12 Apr 2016 by Scott Middleton

Statistics, numbers, big data and artificial intelligence are taken far too often, consciously or unconsciously, as the best and only answer. Now that we have such powerful information at our finger tips we need to remind ourselves to get back to thinking small – focusing on the tiny clues our customers, suppliers and the market leave that reveal immense opportunity.

Lego, now a beacon of innovation and growth, was once, according to their CEO at the time, “a burning platform, losing money with negative cash flow, and a real risk of debit default which could lead to a break-up of the company.”

Martin Lindstrom, author of Small Data and a consultant engaged by Lego at the time, says Lego had lost its way due to an over reliance on big studies forecasting trends towards digital and away from the fantasy world of Lego blocks. The studies drew on things like well-known socio-economic trends and forecasts on the impact of technology like video games.

The turnaround came when Lindstrom and others met with 1 – just one – 11-year-old German boy. Lindstrom says the boy helped them realise that Lego “was all about the summons, the provocations, the mastery, the craftsmanship and, not least, the hard-won experience.” Lego’s focus now sees them as a leader of innovation and one of the world’s largest toymakers, if not the largest.
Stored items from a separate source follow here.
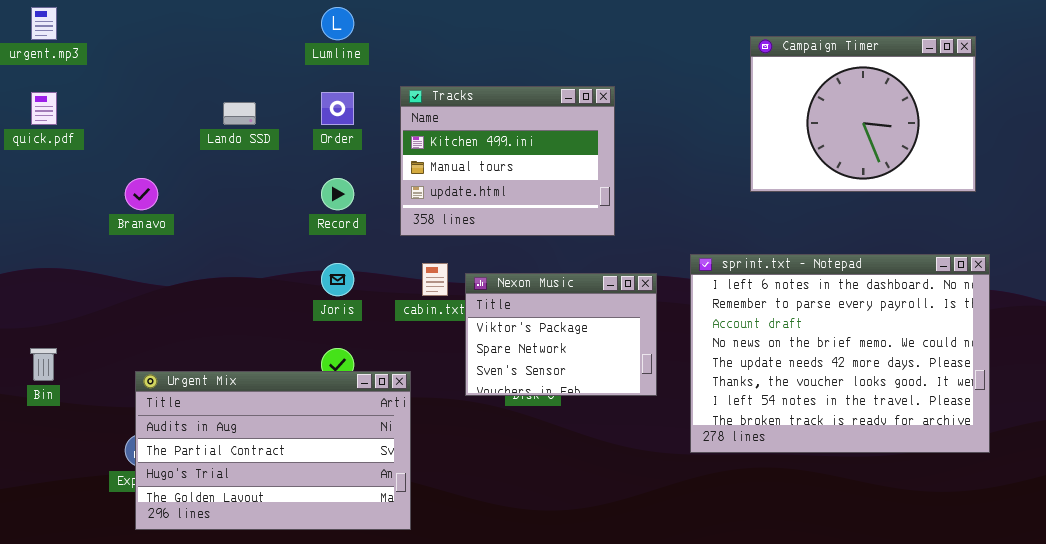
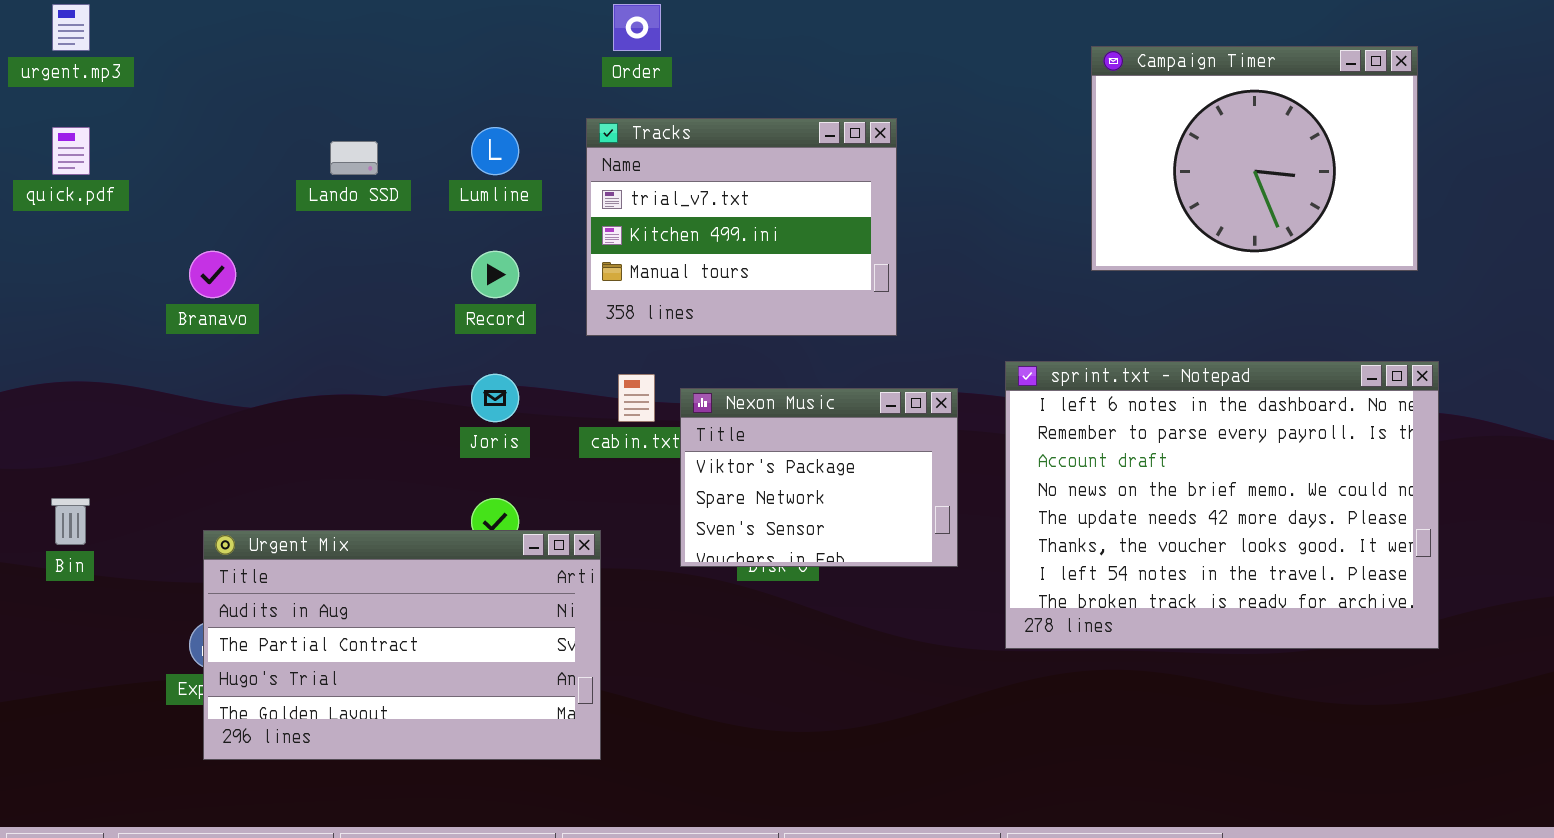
Lumline: [321,7,354,40] -> [471,127,519,175], moved
Tracks: [400,86,615,236] -> [586,118,897,336], scrolled up 1 row
Order: [321,92,354,125] -> [613,4,661,51], moved

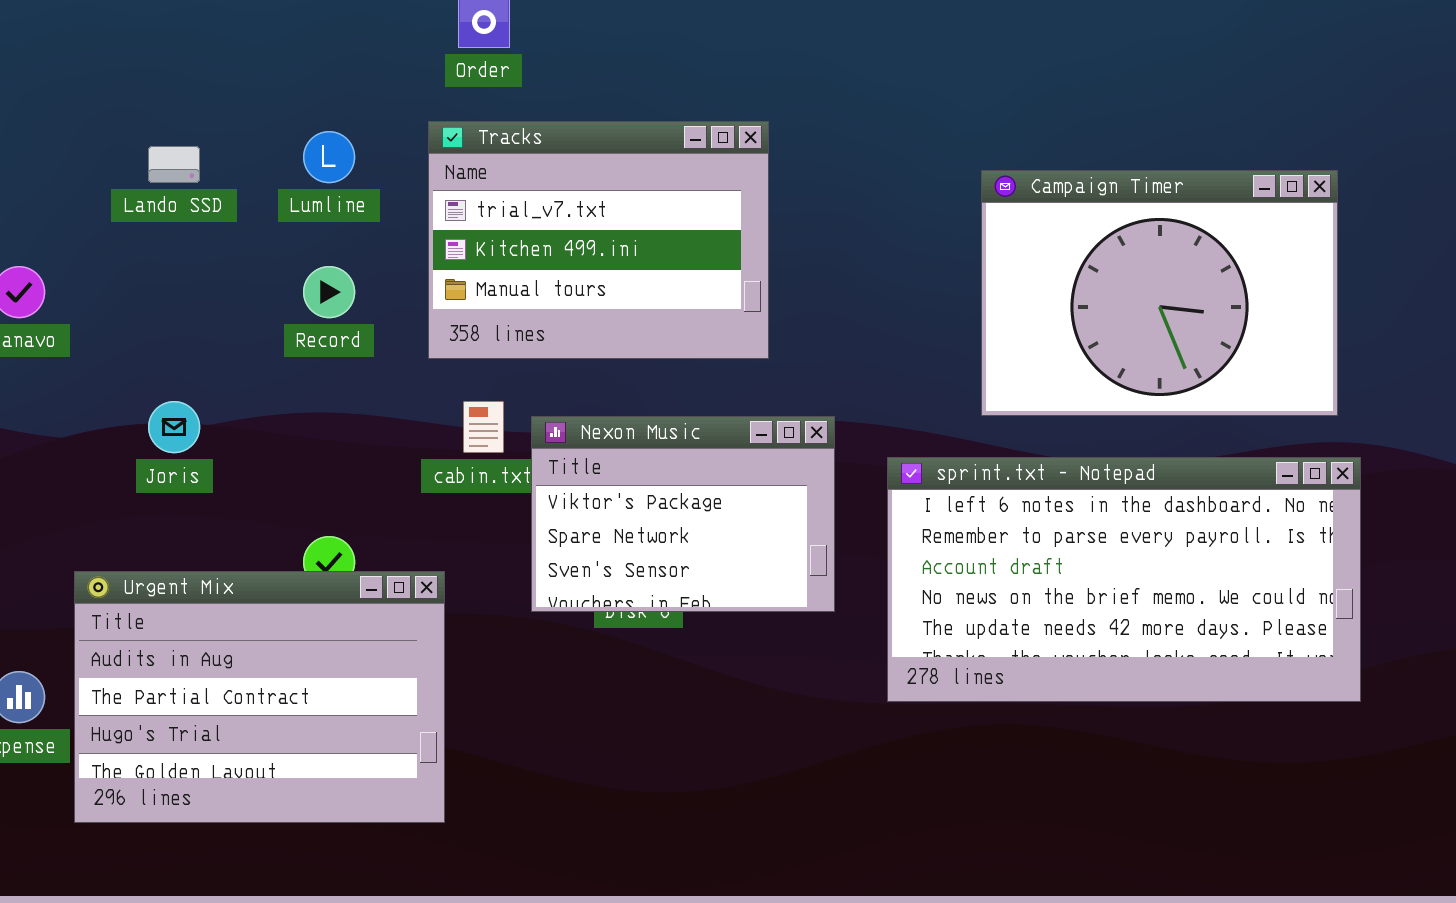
Campaign Timer: [1091,46,1418,271] -> [981,170,1338,416], moved
sprint.txt - Notepad: [1005,361,1439,649] -> [887,457,1361,702], resized
Joris: [471,374,519,422] -> [148,401,200,453], moved
Urgent Mix: [203,530,601,760] -> [74,571,445,823], resized

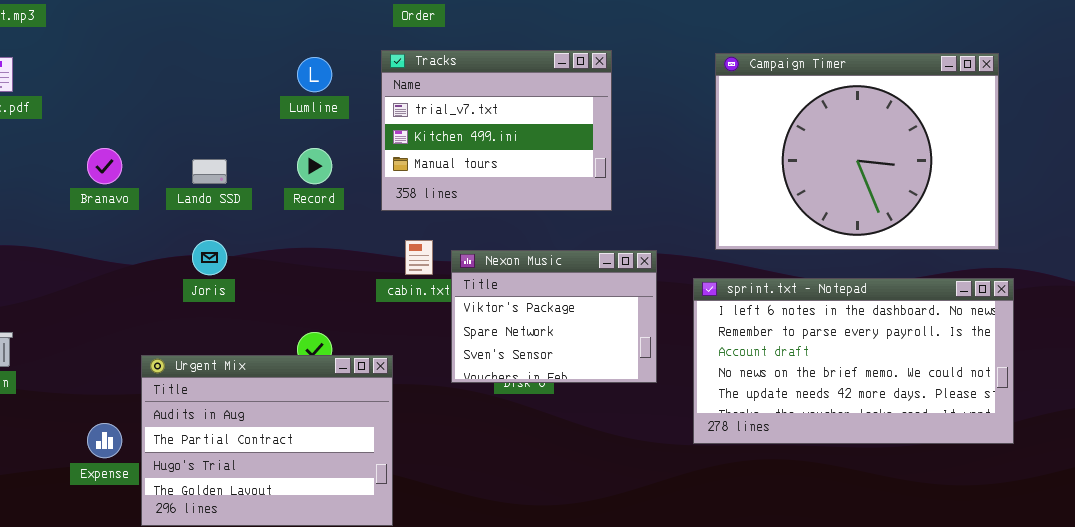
Lando SSD: [148,146,200,183] -> [192,159,227,184], moved
Campaign Timer: [981,170,1338,416] -> [715,53,999,250], resized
Lego isn’t alone. We’re all easily influenced by numbers, especially those presented as statistics based on large (or even small) data sets.

One key takeaway from Nobel Prize winning psychologist Daniel Kahneman’s decades of work is the ease with which people unknowingly arrive at decisions due to the ways in which data and information are presented.

Kahneman’s book Thinking, Fast and Slow provides numerous examples of studies that demonstrate how statistics aren’t what they immediately appear to be.

One interesting example is a study on the incidence of kidney cancer in the 3,141 counties of the United States. Kidney cancer was found to have the lowest number of incidences in a few states, sparsely populated counties. Misinterpreted, this may result in leaps to conclusions about how healthy these states are due to their rural nature and, who knows, investments may be made into trying to understand how these states are so great at preventing kidney cancer.

The brains nature makes it desperate to find causality however Kahneman tells us that sometimes there is no cause and the laws of probability have led to this statistical outcome.

So continue to expand your data collection and analysis. Just be sure to explore a bit below the surface and question the results.